Pour mieux comprendre ces rapports individus-automobile, un concept central s’impose de lui-même, celui de représentation. Il se définit comme le « produit et [le] processus d’une élaboration psychologique et sociale du réel » 232 . Les représentations mettent en relation trois éléments essentiels : le réel, qui est l’objet de la perception et la représentation ; le sujet psychologique avec ses déterminations propres ; le même sujet abordé dans sa dimension sociale, avec ses apprentissages et ses codes sociaux. Concrètement, la « représentation consiste soit à évoquer des objets en leur absence, soit lorsqu’elle double la perception en leur présence, à compléter la connaissance perceptive en se référant à d’autres objets non actuellement perçus. » 233 Les représentations sont donc « des reconstructions personnelles (c’est-à-dire qui intègrent les connaissances, le vécu de chacun, les dimensions psychologiques, physiques, physiologiques, sociales etc., des individus) d’objets qui sont absents de la réalité physique. » 234 En évoquant des objets absents perceptivement, elles permettent de reconstruire un environnement. Cette reconstruction est un processus de nature mental. On s’intéresse là à ce qui se trouve "dans la tête" des sujets, à la façon dont les individus ressentent un objet, à ce qu’ils en gardent comme trace et qui définit le vécu de cet objet.
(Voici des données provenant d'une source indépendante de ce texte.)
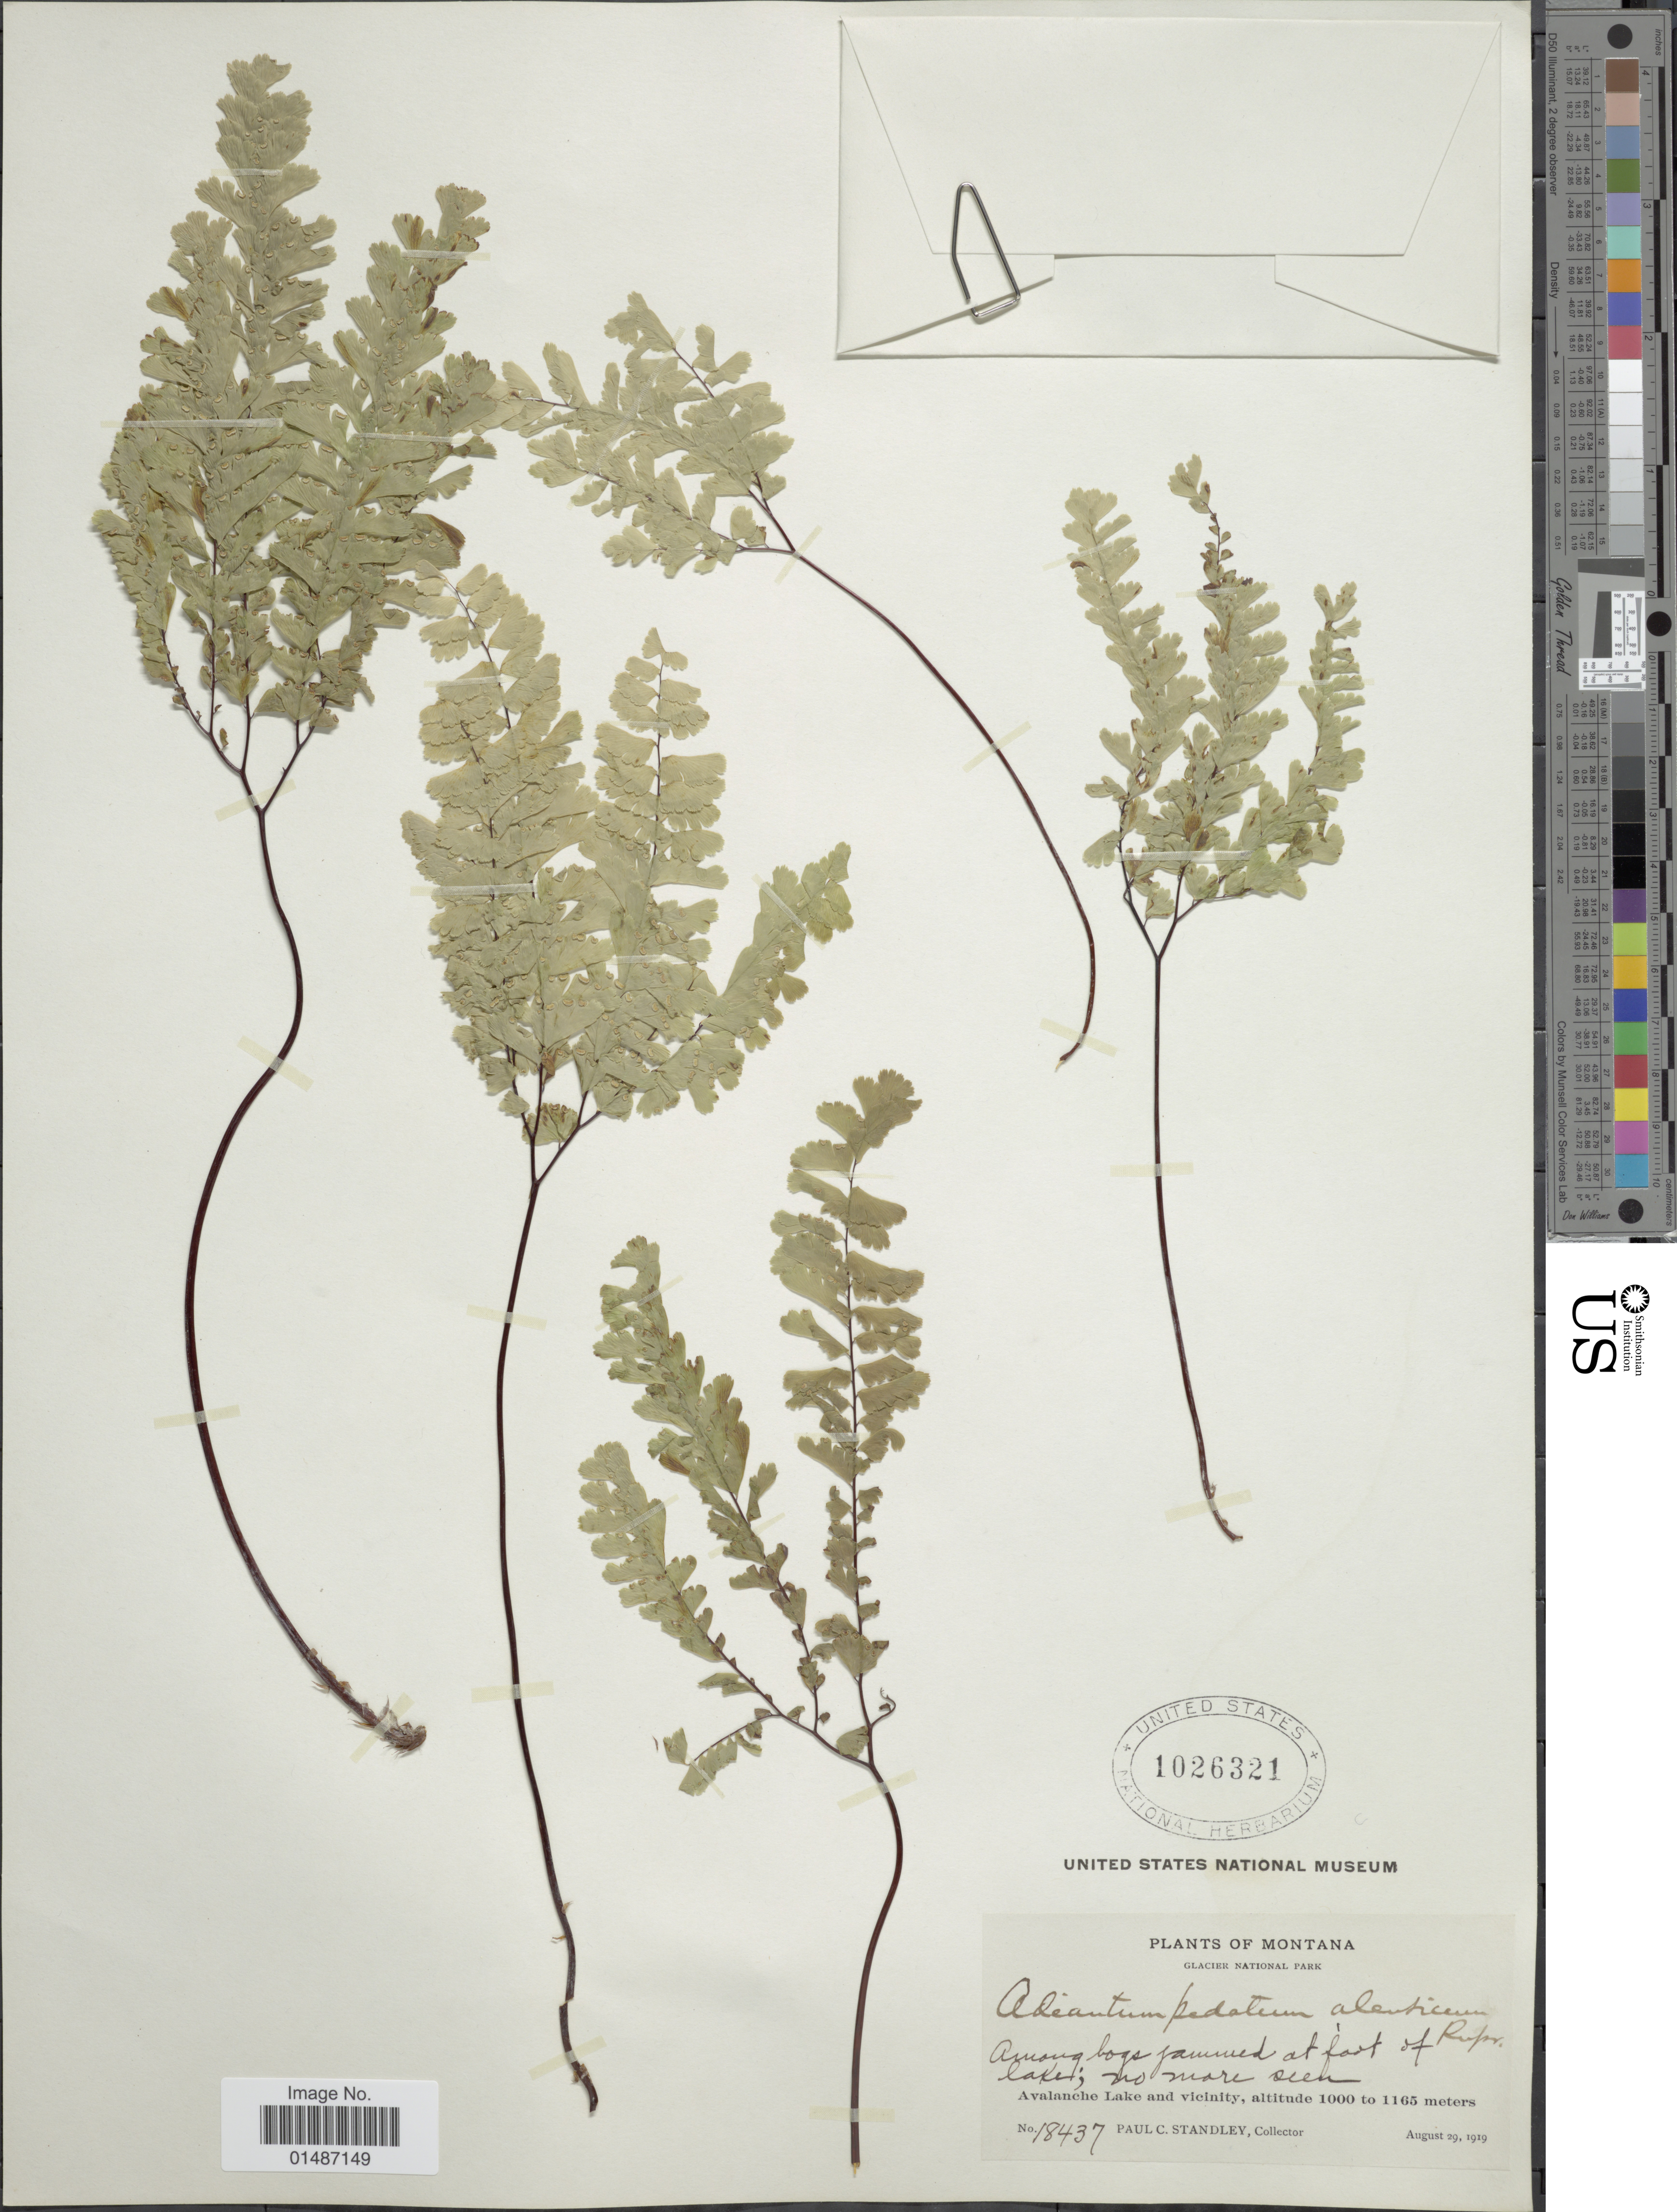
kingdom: Plantae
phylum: Tracheophyta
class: Polypodiopsida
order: Polypodiales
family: Pteridaceae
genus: Adiantum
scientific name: Adiantum pedatum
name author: L.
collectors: P. C. Standley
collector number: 18437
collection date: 1919-08-29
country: United States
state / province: Montana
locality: Glacier National Park. Among bogs jammed at foot of lake. Avalanche Lake and vicinity.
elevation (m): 1000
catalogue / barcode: US 1026321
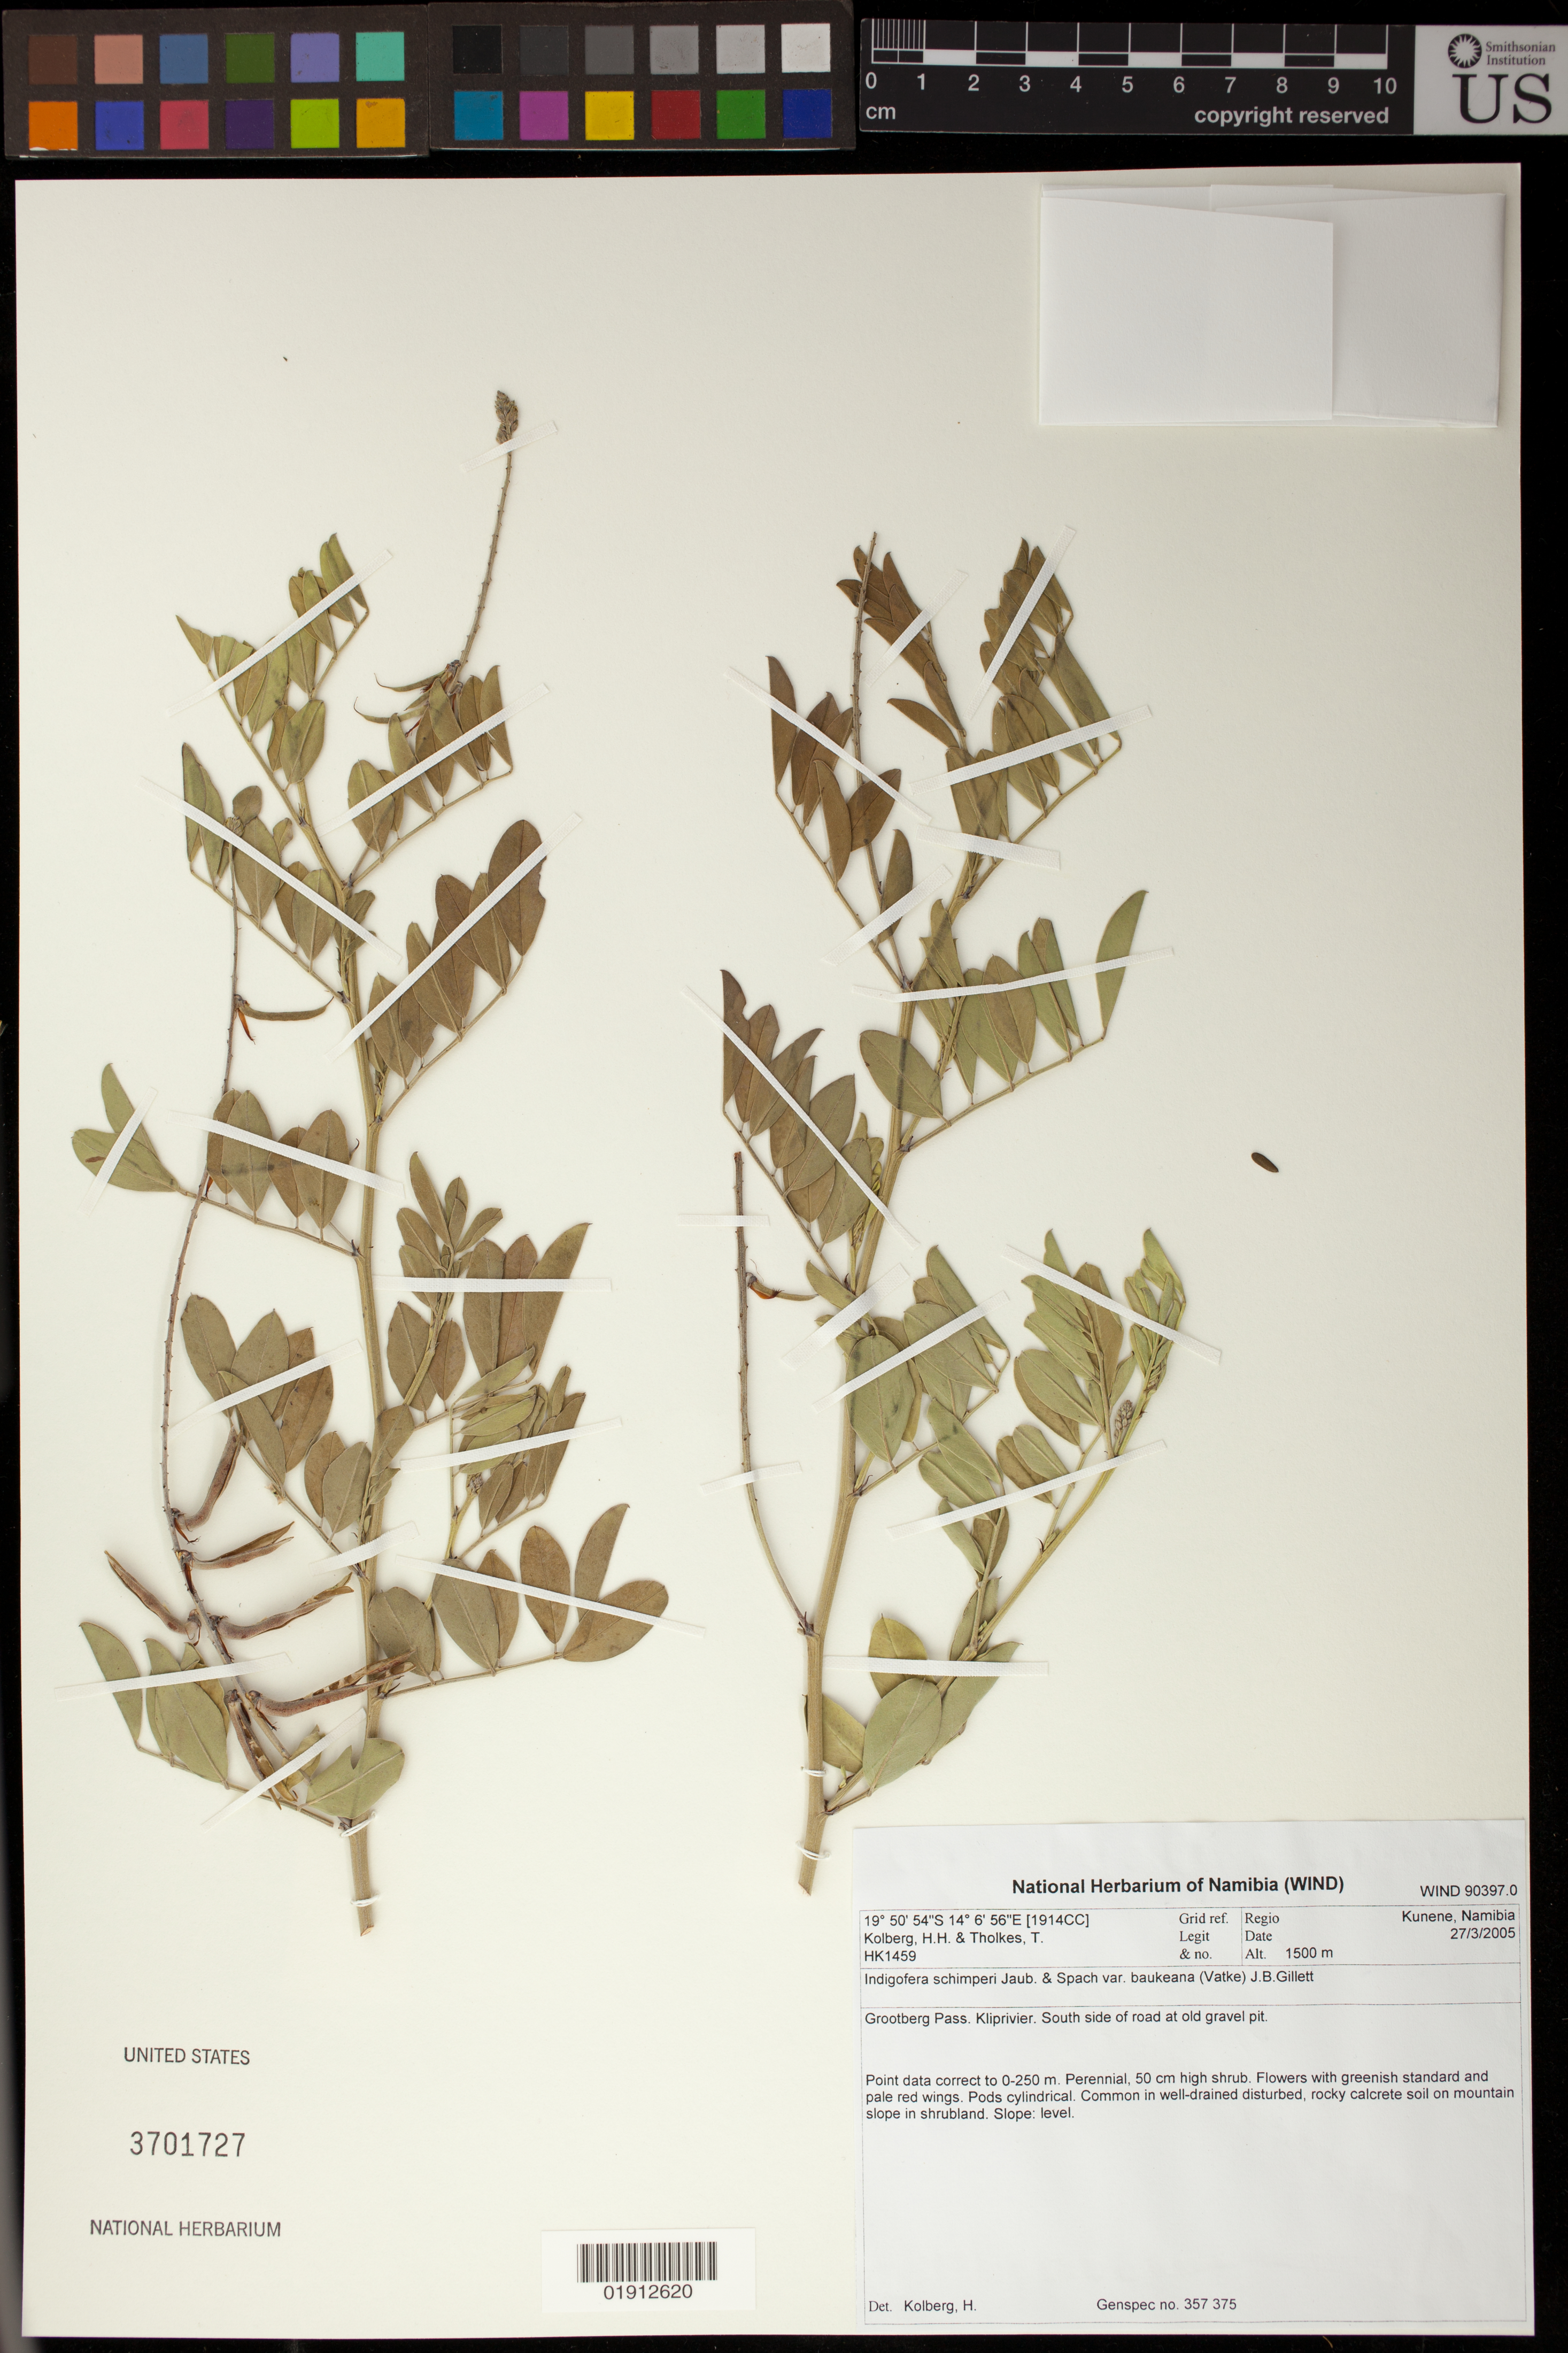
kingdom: Plantae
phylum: Tracheophyta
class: Magnoliopsida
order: Fabales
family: Fabaceae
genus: Indigofera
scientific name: Indigofera schimperi var. baukeana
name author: (Vatke) J.B. Gillett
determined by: Kolberg, H. H.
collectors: H. H. Kolberg & T. Tholkes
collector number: HK1459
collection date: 2005-03-27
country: Namibia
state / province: Kunene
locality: Grootberg Pass. Klipriver. South side of road at old gravel pit.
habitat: Well-drained disturbed, rocky calcrete soil on mountain slope in shrubland.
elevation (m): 1500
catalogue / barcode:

Les représentations individuelles de l’automobile sont riches d’enseignements à plusieurs titres : en premier lieu, parce qu’elles ne sont pas qu’individuelles mais qu’il est possible de pratiquer des regroupements et de dégager des tendances d’ordre général ; ensuite parce qu’elles couvrent un champ d’investigation relativement large, des "représentations-connaissances" – c’est-à-dire les connaissances que les sujets ont d’un objet –, aux "représentations-comportements" – à savoir ce que les sujets disent faire par rapport à une situation donnée – ; enfin en raison du lien qui existe entre les représentations et les attitudes effectives des individus. La psychologue Patricia Fournier-Champelovier le résume d’ailleurs bien dans sa thèse sur Les représentations des conducteurs automobiles et leurs attitudes vis-à-vis des économies d’énergie : « les représentations sont un moyen par lequel nous pouvons étudier les connaissances que les individus ont d’un objet donné. Ces connaissances sont transformées, reconstruites pour devenir des représentations : c’est la façon dont l’individu s’approprie le monde qui l’entoure. (...) [C’est la raison pour laquelle] les représentations sont des processus de formation des comportements » 235 .
L’automobile, c’est un fait, est un élément de notre cadre de vie. En ce sens, elle se trouve intégrée dans nos modes de vie. D’ailleurs nous verrons dans les chapitres suivants qu’une partie importante de cette vie se trouve organisée autour d’elle, les déplacements bien sûr, mais aussi les villes, les modes de logement, d’achat… etc. Or, il nous semble que le rapport psychologique des individus à cet objet joue forcément un rôle dans cet état de fait et que les représentations constituent une porte d’entrée fort utile dans l’analyse de la place prise par l’automobile dans les organisations urbaines.
Jodelet, 1989, cité in G. Di Méo, 1991, op.cit., p.122.
J. Piaget, B. Inhelder, cités par A. BAILLY, B. DEBARBIEUX, "Géographie et représentations spatiales", in A. Bailly et al., op.cit., p.157.
P. Fournier-Champelovier, op.cit., p.145.
P. Fournier-Champelovier, op.cit., p. 146.